According to audio-ecologist, Gordon Hempton, it’s not easy to find silence in the modern world. “If a quiet place is one where you can listen for 15 minutes in daylight hours without hearing a human-created sound, there are no quiet places left in Europe. There are none east of the Mississippi River. And in the American West? Maybe 12.”(1) We live in a noisy world.
Most people assume that silence is the absence of noise, but it is not. Hempton continues, “For true silence is not noiselessness… silence is the complete absence of all audible mechanical vibrations, leaving only the sounds of nature at her most natural. Silence is the presence of everything, undisturbed.”(2) I remember one of these silent places Hempton describes. High in the North Cascade Mountains, my brother and I heard no other human noise, no bird or animal noises, only the trickling of a nearby brook and the gentle wind as it danced around us.

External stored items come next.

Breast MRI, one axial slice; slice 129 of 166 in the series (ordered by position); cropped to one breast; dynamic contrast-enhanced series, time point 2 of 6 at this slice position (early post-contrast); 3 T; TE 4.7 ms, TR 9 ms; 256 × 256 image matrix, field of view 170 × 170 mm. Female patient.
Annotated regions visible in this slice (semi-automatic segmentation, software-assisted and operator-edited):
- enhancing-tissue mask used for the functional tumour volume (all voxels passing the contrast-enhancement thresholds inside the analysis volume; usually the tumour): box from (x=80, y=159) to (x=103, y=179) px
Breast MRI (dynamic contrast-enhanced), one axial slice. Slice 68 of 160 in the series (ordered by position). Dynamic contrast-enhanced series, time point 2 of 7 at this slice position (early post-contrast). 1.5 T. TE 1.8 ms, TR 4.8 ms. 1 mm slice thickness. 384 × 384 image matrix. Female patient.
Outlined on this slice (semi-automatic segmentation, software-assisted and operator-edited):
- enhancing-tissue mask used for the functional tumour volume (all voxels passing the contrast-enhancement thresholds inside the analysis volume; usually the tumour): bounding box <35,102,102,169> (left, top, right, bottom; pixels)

Being able to hear the sounds of nature is an unexpected and often rare gift in a world bombarded by artificial noise. Of course, it is often the case that I use noise as a distraction from truly listening. I often drown out the silence by my own busyness, filling my day with constant movement and activity, so that I rarely take the time to pay attention, and to tune my ears not only to the sound around me, but also to the stirrings of my own heart and mind. In all honesty, sometimes I am afraid of what I might hear if I do truly listen.

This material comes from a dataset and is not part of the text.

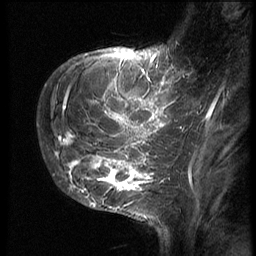
Breast MRI (dynamic contrast-enhanced), one sagittal slice. Slice 14 of 62 in the series (ordered by position). 3 images stored at this slice position (order not interpretable as contrast timing). 1.5 T. TE 4.2 ms, TR 9 ms. 2.5 mm slice thickness. 256 × 256 image matrix. Patient: female, 28 years. Case-level facts recorded for this patient, not image findings: setting: breast cancer imaged before/during neoadjuvant chemotherapy.
Annotated regions visible in this slice (semi-automatic segmentation, software-assisted and operator-edited):
- analysis volume of interest (the breast-tissue region the enhancement analysis was run in; not a lesion): box from (x=42, y=68) to (x=192, y=202) px
- tumour enhancement mask (voxels above the 140 % enhancement threshold inside the analysis volume of interest): (x=54, y=71)–(x=191, y=192)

Of course, paying attention in silence is not always as benevolent or delightful as hearing the natural sounds around us. Keeping silence intentionally reminds us of our smallness in a vast universe, and brings to light many of our deepest and darkest thoughts and feelings. When we clear our ears of external noise, we hear our own thoughts. Many thoughts that arise in silent spaces are ugly, distorted, and grave. Listening in silence exposes our pretense and self-righteousness, our falsehoods, hypocrisy and self-importance. There is little room to hide. We are left with ourselves in all our brokenness.
Yet even listening to the thoughts of our darkened hearts and minds provides an opportunity for reorganization and evaluation. It provides the opportunity for renewal. As we pay attention in silence and listen there are quiet gifts received, discernment for a new direction in which to go with our lives, and more space for truly listening not only to ourselves but to others. As we do, we may even hear the still, small voice of God.
Author Alan Jones has written that “silence, in the end, can become a healing and comforting experience.”(3) When we pay attention in the silence, we open up space where we can meet with God. Unlike prayers where we do all the talking, Jones describes the listening posture of prayer as “a daily willingness to place ourselves on the threshold and wait there.” Indeed, he goes on to suggest that cultivating quiet in our lives becomes the time when we move from the agitated periphery of our lives, identifying with our lives without qualification or added information to simply a silent interior space.(4)
Paying attention in silence is not simply for the sake of listening to the often unheard sounds around us nor is it exclusively ascetically-motivated sensory deprivation. Instead, it is tuning our hearts and minds to attend to sounds that truly matter. For the Christian, prayerful listening is the opportunity to attune our hearts to the voice of God. Indeed, a silent heart is often the only fitting response to the overwhelming holiness of God’s presence. As the ancient prophet wrote: But the Lord is in his holy temple. Let all the earth be silent before Him.
Paying attention in silence creates space to listen to our lives and to listen for God to speak. It is a discipline our noisy world needs to reclaim. The gospel writers often speak of Jesus removing himself from the noise of his day, and withdrawing to “lonely places” for prayer. Jesus understood the place of silence, paying attention to God’s voice by purposefully withdrawing and turning off the noise around him. The silence is often lonely, as the gospel writers suggest. And yet, there, in the lonely, silent spaces, the still, small voice of God can be heard.
Margaret Manning is a member of the speaking and writing team at Ravi Zacharias International Ministries in Seattle, Washington.
(1) Gordon Hempton as quoted by Kathleen Dean Moore, “In Search of Silence,” Utine Reader, March-April 2009.
(2) Julia Baird, “An Unquiet Nation,” Newsweek, January 27, 2010.
(3) Alan Jones, Soul Making (San Francisco: HarperOne, 1985), 62.